STypes[STypes / Schemas]
QoM[QoM Engine]
Policy[Policy Engine]
ALPN[AI-ALPN Handshake]
end
subgraph "Transport Layer"
MCP[MCP - Client/Server]
A2A[A2A - Peer-to-Peer]
end
Apps --> STypes
Apps --> QoM
Apps --> Policy
Apps --> ALPN
STypes --> MCP
STypes --> A2A
QoM --> MCP
QoM --> A2A
MPL sits between the application layer and transport layer, adding semantic contracts without modifying either.
Message Flow¶
A typical MPL-enhanced interaction follows five steps:
sequenceDiagram
participant C as Client Agent
participant P as MPL Proxy
participant R as Schema Registry
participant S as MCP/A2A Server
C->>P: 1. AI-ALPN Handshake (propose capabilities)

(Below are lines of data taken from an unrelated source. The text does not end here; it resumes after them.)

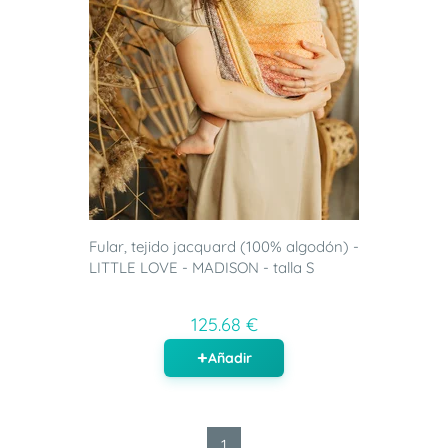
Fular, tejido jacquard (100% algodón) -
LITTLE LOVE - MADISON - talla S
125.68 €
Añadir
1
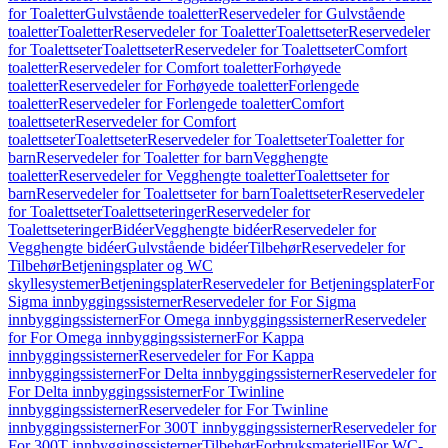
for Toaletter
Gulvstående toaletter
Reservedeler for Gulvstående
toaletter
Toaletter
Reservedeler for Toaletter
Toalettseter
Reservedeler
for Toalettseter
Toalettseter
Reservedeler for Toalettseter
Comfort
toaletter
Reservedeler for Comfort toaletter
Forhøyede
toaletter
Reservedeler for Forhøyede toaletter
Forlengede
toaletter
Reservedeler for Forlengede toaletter
Comfort
toalettseter
Reservedeler for Comfort
toalettseter
Toalettseter
Reservedeler for Toalettseter
Toaletter for
barn
Reservedeler for Toaletter for barn
Vegghengte
toaletter
Reservedeler for Vegghengte toaletter
Toalettseter for
barn
Reservedeler for Toalettseter for barn
Toalettseter
Reservedeler
for Toalettseter
Toalettseteringer
Reservedeler for
Toalettseteringer
Bidéer
Vegghengte bidéer
Reservedeler for
Vegghengte bidéer
Gulvstående bidéer
Tilbehør
Reservedeler for
Tilbehør
Betjeningsplater og WC
skyllesystemer
Betjeningsplater
Reservedeler for Betjeningsplater
For
Sigma innbyggingssisterner
Reservedeler for For Sigma
innbyggingssisterner
For Omega innbyggingssisterner
Reservedeler
for For Omega innbyggingssisterner
For Kappa
innbyggingssisterner
Reservedeler for For Kappa
innbyggingssisterner
For Delta innbyggingssisterner
Reservedeler for
For Delta innbyggingssisterner
For Twinline
innbyggingssisterner
Reservedeler for For Twinline
innbyggingssisterner
For 300T innbyggingssisterner
Reservedeler for
For 300T innbyggingssisterner
Tilbehør
Forbruksmateriell
For WC-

P->>S: Forward negotiation
S-->>P: Selected capabilities + downgrades
P-->>C: Negotiated session
C->>P: 2. Typed Call (SType + payload)
P->>R: 3. Validate against schema
R-->>P: Validation result
P->>P: 4. Evaluate QoM metrics
P->>S: Forward validated request
S-->>P: Response
P-->>C: 5. Response + QoM Report
Step 1: Handshake¶
Before exchanging work, peers negotiate capabilities using AI-ALPN:
- Client proposes: Protocols, STypes, tools, QoM profiles, policies
- Server selects: Compatible subset with downgrade reasons
- Result: Both sides agree on the semantic contract
Step 2: Typed Call¶
Every message carries an MPL envelope declaring its semantic type:
{
"id": "msg-001",
"stype": "org.calendar.Event.v1",
"payload": {
"title": "Team Standup",
"start": "2025-01-15T09:00:00Z",
"end": "2025-01-15T09:30:00Z"
},
"profile": "qom-strict-argcheck",
"provenance": {
"agent_id": "scheduler-agent",
"intent": "create-event"
}
}
Step 3: Schema Validation¶
The proxy validates the payload against its registered JSON Schema. If validation fails, a typed error (E-SCHEMA-FIDELITY) is returned immediately—before the request reaches the server.
Step 4: QoM Evaluation¶
Quality metrics are computed based on the negotiated profile:
| Metric | What It Measures |
|---|---|
| Schema Fidelity | Payload conforms to declared schema |
| Instruction Compliance | Assertions and constraints are met |
| Groundedness | Claims are supported by sources |
| Determinism | Output is stable under perturbation |
| Ontology Adherence | Domain rules are followed |
| Tool Outcome Correctness | Side effects match expectations |
Step 5: Response with Report¶
The response includes a QoM report:
{
"payload": { "eventId": "evt-123", "status": "created" },
"qom_report": {
"meets_profile": true,
"metrics": {
"schema_fidelity": 1.0,
"instruction_compliance": 0.98
}
},
"sem_hash": "blake3:a1b2c3..."
}
The Envelope¶
Every MPL message is wrapped in an MplEnvelope containing:
| Field | Purpose |
|---|---|
id |
Unique message identifier |
stype |
Semantic type (e.g., org.calendar.Event.v1) |
payload |
The actual message content |
args_stype |
SType for tool input arguments |
profile |
QoM profile to evaluate against |
sem_hash |
BLAKE3 hash for tamper detection |
provenance |
Origin, intent, and transformation chain |
qom_report |
Quality metrics and pass/fail status |
features |
Negotiated feature flags |
timestamp |
ISO 8601 creation time |
Deployment Model¶
The recommended deployment uses a sidecar proxy:
┌─────────────────────────────────┐
│ Your Application │
│ ┌────────┐ ┌────────────┐ │
│ │ Agent │────▶│ MPL Proxy │──────▶ MCP/A2A Server
│ └────────┘ └────────────┘ │
│ │ │ │
│ ▼ ▼ │
│ Registry Metrics │
└─────────────────────────────────┘
The proxy:
- Intercepts traffic transparently
- Adds handshake negotiation
- Validates schemas and evaluates QoM
- Enriches responses with provenance and reports
- Exposes Prometheus metrics on port 9100
- Serves a dashboard on port 9080
No code changes are required in your agents or servers.
Progressive Adoption¶
MPL supports a gradual path from observation to enforcement:
| Mode | Behavior | Use Case |
|---|---|---|
| Transparent | Observe and log; never reject | Learning phase, initial deployment |
| Learning | Record schemas from live traffic | Automated schema discovery |
| Strict | Validate and reject on failure | Production enforcement |
Start in transparent mode, generate schemas from observed traffic, then switch to strict when ready.